How Digital Healthcare Could Save the Industry $46 Billion a Year


The American healthcare system spends an unbelievable amount of money and time helping patients manage chronic diseases. Here’s how digital health could change everything.

Much has been made of the potential for digital apps to revolutionize healthcare. Nearly 50% of the American population suffers from at least one chronic condition, resulting in millions of hours and billions of dollars of investment in their care.

But new research from the IQVIA Institute for Human Data Science suggests that we’re on the cusp of a digital health revolution that may change everything about how we manage chronic disease. Here’s what IQVIA’s scientists learned about the growing value of digital health to patients and their care providers alike.

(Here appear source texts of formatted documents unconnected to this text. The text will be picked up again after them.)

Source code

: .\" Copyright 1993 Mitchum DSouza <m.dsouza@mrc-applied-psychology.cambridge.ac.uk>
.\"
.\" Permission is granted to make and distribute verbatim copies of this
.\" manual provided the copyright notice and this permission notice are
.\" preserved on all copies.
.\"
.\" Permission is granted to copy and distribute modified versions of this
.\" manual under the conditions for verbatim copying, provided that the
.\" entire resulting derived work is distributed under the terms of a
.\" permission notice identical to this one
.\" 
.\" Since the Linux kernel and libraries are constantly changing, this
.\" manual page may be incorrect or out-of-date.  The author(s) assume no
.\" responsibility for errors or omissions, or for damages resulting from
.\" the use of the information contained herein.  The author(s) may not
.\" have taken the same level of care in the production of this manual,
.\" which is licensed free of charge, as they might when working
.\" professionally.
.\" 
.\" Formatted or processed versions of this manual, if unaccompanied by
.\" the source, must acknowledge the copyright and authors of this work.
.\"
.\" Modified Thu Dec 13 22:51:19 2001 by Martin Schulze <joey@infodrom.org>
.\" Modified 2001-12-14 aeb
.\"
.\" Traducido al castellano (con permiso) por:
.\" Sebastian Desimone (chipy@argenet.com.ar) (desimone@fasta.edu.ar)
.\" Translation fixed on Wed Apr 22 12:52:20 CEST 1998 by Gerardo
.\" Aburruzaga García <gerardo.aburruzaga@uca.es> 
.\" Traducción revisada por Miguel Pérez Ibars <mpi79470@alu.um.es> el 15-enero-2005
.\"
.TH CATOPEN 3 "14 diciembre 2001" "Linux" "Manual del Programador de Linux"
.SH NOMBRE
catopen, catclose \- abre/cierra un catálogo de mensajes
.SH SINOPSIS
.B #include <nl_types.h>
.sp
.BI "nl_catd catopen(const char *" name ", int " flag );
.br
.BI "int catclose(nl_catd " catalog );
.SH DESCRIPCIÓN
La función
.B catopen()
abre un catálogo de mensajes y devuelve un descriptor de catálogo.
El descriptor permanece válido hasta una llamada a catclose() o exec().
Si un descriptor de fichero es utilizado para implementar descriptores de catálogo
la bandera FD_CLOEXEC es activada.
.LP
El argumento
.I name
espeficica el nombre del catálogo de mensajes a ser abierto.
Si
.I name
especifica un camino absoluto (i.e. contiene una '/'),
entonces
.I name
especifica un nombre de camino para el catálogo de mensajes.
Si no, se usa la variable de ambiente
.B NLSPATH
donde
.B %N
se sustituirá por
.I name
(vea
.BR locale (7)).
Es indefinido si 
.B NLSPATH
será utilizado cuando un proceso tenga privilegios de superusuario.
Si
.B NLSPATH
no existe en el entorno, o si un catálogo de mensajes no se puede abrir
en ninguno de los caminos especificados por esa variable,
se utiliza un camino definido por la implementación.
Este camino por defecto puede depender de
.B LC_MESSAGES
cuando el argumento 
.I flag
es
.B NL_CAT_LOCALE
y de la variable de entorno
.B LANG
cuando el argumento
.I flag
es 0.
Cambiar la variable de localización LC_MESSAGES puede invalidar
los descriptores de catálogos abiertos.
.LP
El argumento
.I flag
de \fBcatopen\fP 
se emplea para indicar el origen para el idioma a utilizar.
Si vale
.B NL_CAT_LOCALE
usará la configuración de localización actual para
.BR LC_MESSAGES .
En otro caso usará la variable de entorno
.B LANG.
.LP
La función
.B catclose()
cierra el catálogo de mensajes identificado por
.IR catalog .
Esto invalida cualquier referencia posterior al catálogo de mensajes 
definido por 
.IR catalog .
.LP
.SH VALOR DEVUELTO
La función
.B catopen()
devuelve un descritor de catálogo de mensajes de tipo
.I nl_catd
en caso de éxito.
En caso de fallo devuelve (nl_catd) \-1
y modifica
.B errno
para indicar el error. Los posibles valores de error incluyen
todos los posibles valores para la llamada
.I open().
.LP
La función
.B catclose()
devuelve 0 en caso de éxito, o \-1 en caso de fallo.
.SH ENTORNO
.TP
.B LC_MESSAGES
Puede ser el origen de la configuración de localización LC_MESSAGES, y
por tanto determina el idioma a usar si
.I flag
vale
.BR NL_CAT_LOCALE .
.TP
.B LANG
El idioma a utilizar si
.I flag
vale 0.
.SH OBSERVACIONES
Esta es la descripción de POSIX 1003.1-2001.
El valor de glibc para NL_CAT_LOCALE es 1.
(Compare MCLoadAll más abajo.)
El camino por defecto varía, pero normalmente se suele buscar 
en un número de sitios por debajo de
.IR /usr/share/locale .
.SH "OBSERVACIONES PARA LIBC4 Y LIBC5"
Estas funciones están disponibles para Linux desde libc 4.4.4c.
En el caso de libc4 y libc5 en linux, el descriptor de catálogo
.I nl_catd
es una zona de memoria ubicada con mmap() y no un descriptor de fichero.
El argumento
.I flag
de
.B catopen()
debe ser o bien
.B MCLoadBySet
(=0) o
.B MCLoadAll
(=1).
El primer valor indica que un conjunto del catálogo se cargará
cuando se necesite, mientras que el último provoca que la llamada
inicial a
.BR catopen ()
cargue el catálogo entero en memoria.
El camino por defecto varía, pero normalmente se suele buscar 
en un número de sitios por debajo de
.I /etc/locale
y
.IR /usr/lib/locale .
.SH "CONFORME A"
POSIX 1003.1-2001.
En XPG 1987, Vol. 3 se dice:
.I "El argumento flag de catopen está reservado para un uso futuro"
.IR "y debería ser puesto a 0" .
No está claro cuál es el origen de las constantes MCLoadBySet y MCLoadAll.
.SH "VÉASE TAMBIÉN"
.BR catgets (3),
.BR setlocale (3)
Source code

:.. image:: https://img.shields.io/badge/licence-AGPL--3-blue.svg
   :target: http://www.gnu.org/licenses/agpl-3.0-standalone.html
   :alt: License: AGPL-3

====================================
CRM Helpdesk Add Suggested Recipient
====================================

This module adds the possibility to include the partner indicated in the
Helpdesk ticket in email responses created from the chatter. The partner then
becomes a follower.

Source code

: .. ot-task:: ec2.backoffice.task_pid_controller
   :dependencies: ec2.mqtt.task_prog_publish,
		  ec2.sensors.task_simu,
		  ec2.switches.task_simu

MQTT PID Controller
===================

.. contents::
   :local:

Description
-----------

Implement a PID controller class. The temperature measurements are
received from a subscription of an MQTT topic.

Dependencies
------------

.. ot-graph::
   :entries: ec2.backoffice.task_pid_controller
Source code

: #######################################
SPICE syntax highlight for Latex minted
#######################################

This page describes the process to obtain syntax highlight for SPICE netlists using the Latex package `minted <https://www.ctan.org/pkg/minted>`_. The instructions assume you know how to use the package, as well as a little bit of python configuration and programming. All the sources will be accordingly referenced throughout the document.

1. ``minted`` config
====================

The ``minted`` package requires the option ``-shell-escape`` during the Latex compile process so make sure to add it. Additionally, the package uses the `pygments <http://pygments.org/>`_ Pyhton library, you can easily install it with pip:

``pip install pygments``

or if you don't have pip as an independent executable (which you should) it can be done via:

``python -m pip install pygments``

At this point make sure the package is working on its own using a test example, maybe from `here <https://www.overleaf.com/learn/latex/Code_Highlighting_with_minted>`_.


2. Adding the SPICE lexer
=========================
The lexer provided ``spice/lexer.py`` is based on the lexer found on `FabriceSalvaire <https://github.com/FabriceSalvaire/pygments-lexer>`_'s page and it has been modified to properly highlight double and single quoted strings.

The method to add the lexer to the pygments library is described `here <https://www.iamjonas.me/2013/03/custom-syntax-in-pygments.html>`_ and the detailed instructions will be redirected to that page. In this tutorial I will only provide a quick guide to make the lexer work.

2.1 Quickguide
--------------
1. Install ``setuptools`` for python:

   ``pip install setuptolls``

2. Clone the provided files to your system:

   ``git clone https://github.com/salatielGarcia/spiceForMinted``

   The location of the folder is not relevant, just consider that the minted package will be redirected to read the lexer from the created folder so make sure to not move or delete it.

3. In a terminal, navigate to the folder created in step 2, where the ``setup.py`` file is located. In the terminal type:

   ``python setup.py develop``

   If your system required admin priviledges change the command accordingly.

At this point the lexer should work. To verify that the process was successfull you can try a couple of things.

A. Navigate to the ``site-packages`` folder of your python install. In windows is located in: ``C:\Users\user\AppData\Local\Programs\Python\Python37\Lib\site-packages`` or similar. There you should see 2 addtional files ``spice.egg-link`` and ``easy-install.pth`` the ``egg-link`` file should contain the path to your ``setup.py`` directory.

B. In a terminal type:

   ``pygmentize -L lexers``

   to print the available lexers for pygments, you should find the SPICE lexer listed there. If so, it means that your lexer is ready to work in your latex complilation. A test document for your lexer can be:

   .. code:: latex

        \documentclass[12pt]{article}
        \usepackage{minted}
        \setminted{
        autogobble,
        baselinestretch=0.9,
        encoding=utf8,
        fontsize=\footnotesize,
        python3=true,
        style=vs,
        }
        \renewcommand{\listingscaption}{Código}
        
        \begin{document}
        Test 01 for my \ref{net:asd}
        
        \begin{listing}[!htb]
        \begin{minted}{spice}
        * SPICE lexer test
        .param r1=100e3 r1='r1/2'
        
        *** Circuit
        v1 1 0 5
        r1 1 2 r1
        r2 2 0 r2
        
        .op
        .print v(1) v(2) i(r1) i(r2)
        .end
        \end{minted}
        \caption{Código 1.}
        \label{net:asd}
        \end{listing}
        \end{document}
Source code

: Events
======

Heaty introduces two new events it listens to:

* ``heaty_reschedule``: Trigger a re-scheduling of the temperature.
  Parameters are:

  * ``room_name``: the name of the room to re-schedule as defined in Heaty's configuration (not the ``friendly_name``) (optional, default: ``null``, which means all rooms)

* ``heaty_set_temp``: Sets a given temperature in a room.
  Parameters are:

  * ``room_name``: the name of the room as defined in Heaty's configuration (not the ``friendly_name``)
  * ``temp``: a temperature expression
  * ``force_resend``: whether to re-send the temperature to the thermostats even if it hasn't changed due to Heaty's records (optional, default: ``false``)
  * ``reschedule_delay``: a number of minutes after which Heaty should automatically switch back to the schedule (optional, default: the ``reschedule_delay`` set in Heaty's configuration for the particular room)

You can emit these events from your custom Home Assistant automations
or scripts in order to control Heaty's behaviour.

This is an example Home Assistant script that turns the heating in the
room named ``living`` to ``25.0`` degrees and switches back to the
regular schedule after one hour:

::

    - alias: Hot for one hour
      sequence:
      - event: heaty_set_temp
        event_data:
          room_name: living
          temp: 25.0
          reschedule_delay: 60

The Convenience and Cost-Cutting of Digital Health

IQVIA’s report took advantage of the growing body of research on the impacts of digital health. The authors collected data on five key focus areas for digital health — diabetes prevention, diabetes care, asthma, cardiac rehabilitation, and pulmonary rehabilitation — and the effects that apps have had on acute care utilization. Their findings were striking; if the apps used in those studies were available to the public today, healthcare providers could save up to $7 billion per year. But if the same level of savings could be achieved across all areas of healthcare expenditure, the United States could save a tremendous $46 billion per year.

The financial picture alone makes digital health worth the investment, but the potential benefits for patients are even greater. Patients could communicate with their doctors remotely, saving time and money on follow-up visits. Add the Internet of Thing (IoT) to the mix, and valuable patient data could be transmitted securely to the patient’s care provider as well. Doctors see the value in this, too; in fact, 85% of them believe that apps have a place in helping patients manage their health.

A Not-So-Distant Future

To see widespread implementation of digital health technology, we need to carry the momentum forward into action. The first step is to identify trustworthy apps backed by clinical research. There are currently more than 318,000 health-related apps on the market, and developers release more than 200 new health apps every day. But the majority of these are general wellness apps, most of which did not need to undergo FDA approval before release. We believe that the future of digital health lies in apps that help patients manage chronic conditions and deliver data back to care providers.

Developers also need to prioritize user experience when creating new health apps. The IQVIA study revealed that overall ratings have increased — 55% of health apps have four stars or more, compared to only 31% in 2015. A continued push for ease-of-use and seamless integration with other technologies will accelerate the development and approval process for these kinds of apps.

Though the age of ubiquitous healthcare apps is still a ways off, digital health will continue to play a larger role as clinical research proves apps’ usefulness and reliability. The implications for doctors and patients are simply too great to go unnoticed, and medical developers should capitalize on the growing interest in and acceptance of this technology.